El coronavirus ha paralizado la actividad hotelera.

La “discriminación” ocurre según la organización “debido a la prolongación de los ERTES ya aprobados por la Autoridad Laboral”. Prevalecerá la necesidad de reenganchar al personal en situación en esta situación temporal, por sobre la contratación del resto de camareras. Las afectadas por no mantener un contrato continuo no han podido cotizar el tiempo necesario para recibir la prestación contributiva.

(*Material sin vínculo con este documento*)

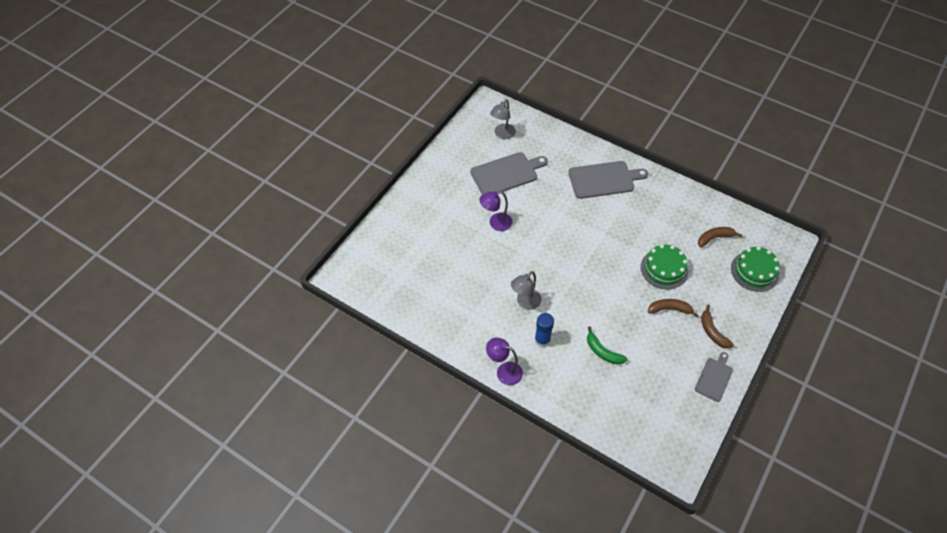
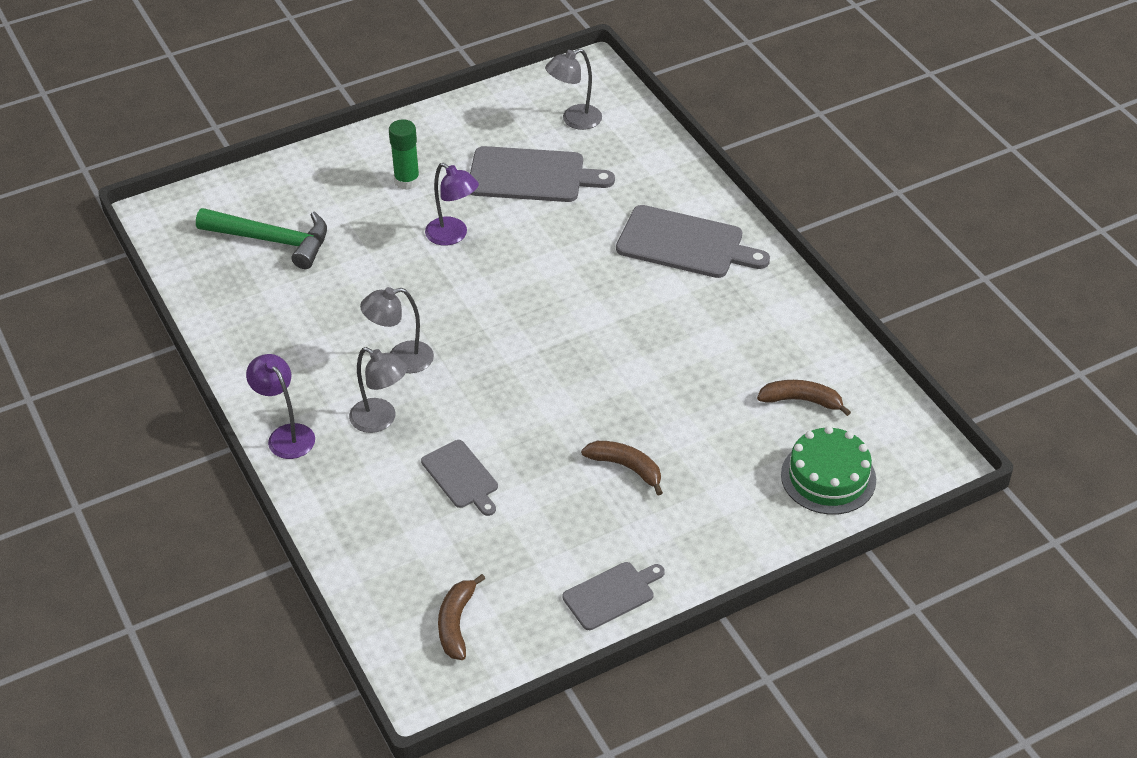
camera: 30 degrees right, 10 degrees down
purple lamp [479,191,512,231] -> purple lamp turned 150 degrees counterclockwise [425,163,479,246]
blue glue stick [534,313,554,347] -> grey lamp [349,347,408,433]
green banana [587,327,628,365] -> grey cutting board [421,440,498,516]
green cake [641,244,688,289] -> none
brown banana [701,305,734,349] -> brown banana moved to [438,574,485,660]
none -> green hammer [196,208,327,269]
none -> green glue stick [389,119,420,190]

Esta situación se traslada a otras áreas del turismo, según la Plataforma de Camareras “existe una discriminación, no solo al personal indefinido de su departamento, sino al resto de los profesionales que conforman la plantilla de los hoteles”.

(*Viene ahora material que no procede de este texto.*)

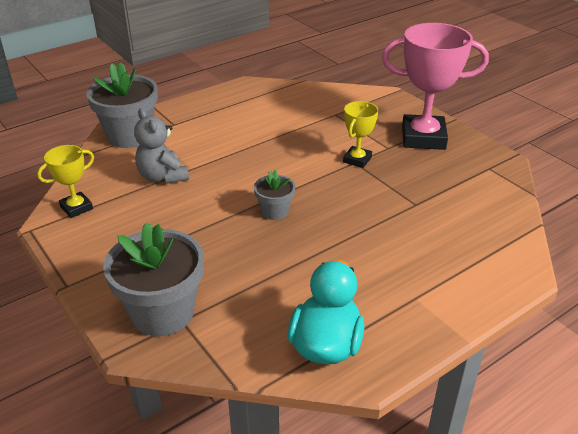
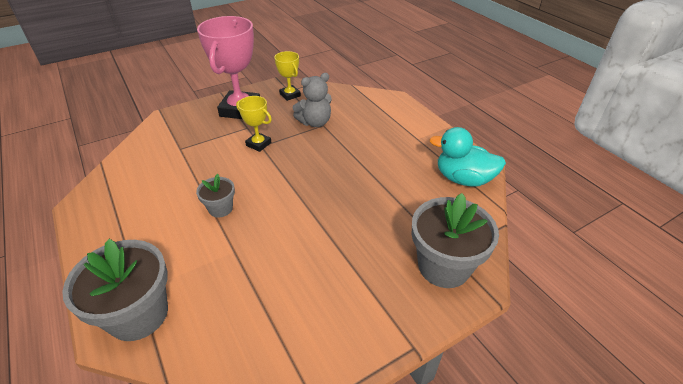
camera: 85 degrees left, 5 degrees up
yellow trophy [37,145,94,218] -> yellow trophy moved to [274,51,301,101]
grey teddy bear [134,108,189,184] -> grey teddy bear moved to [292,73,332,127]
grey flower pot [254,170,295,220] -> grey flower pot moved to [196,174,235,217]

Según la organización denunciante, este tipo de trabajadores se ven abocados a “la solicitud de una subvención no contributiva, que mermará su bienestar familiar, la mayoría monoparentales y en riesgo de exclusión social”. Además, recuerdan que la mayor parte del personal vive en zonas dependientes de la actividad turística, gravemente afectada por el Estado de alarma y la crisis económica derivada de la pandemia.

El defensor pasa la bola

Aunque la solicitud de la Plataforma tiene bases en el derecho internacional, la constitución y la ley del trabajo, la respuesta del Defensor del Pueblo no ha sido satisfactoria. La institución respondió el día 20 de mayo, que: se ha dado traslado de su queja al Ministerio de Trabajo y Economía Social”.

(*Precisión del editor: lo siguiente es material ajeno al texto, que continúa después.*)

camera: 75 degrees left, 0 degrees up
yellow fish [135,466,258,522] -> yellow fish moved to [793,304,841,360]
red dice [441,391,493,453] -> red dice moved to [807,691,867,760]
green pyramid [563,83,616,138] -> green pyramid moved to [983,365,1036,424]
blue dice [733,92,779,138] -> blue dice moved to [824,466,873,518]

Se trata de una consulta interinstitucional “con la finalidad de que se estudie la situación en que se encuentran estas trabajadoras del sector hotelero y se valore la procedencia de introducir medidas que mejoren su marco de protección frente al desempleo mediante la adopción de las medidas que ese ministerio estime que puedan resultar más adecuadas. Tan pronto como se reciba la información solicitada, se pondrá en su conocimiento”, reza el comunicado.

El defensor ha prometido una segunda respuesta.

La Plataforma Estatal de Camareras de Pisos recuerda que el trabajo de las “kellys” es fundamental para el funcionamiento de las empresas del sector y que a pesar de ser el tipo de cargo mayoritario en cualquier hotel o alojamiento turístico “es el más vulnerable”. Las condiciones de contratación temporal y recontratación anual, vulneran el derecho a obtener un eventual contrato indefinido y “acentúa la discriminación”.

La solicitud al Defensor es clara, que las prestaciones de este tipo de contrataciones sean contabilizadas y equiparadas a las mismas condiciones que el resto de trabajadores del sector, que también se encuentran en ERTE. La Plataforma se ha propuesto presentar una denuncia masiva de este “fraude” y piden protección al Defensor para no sufrir represalias.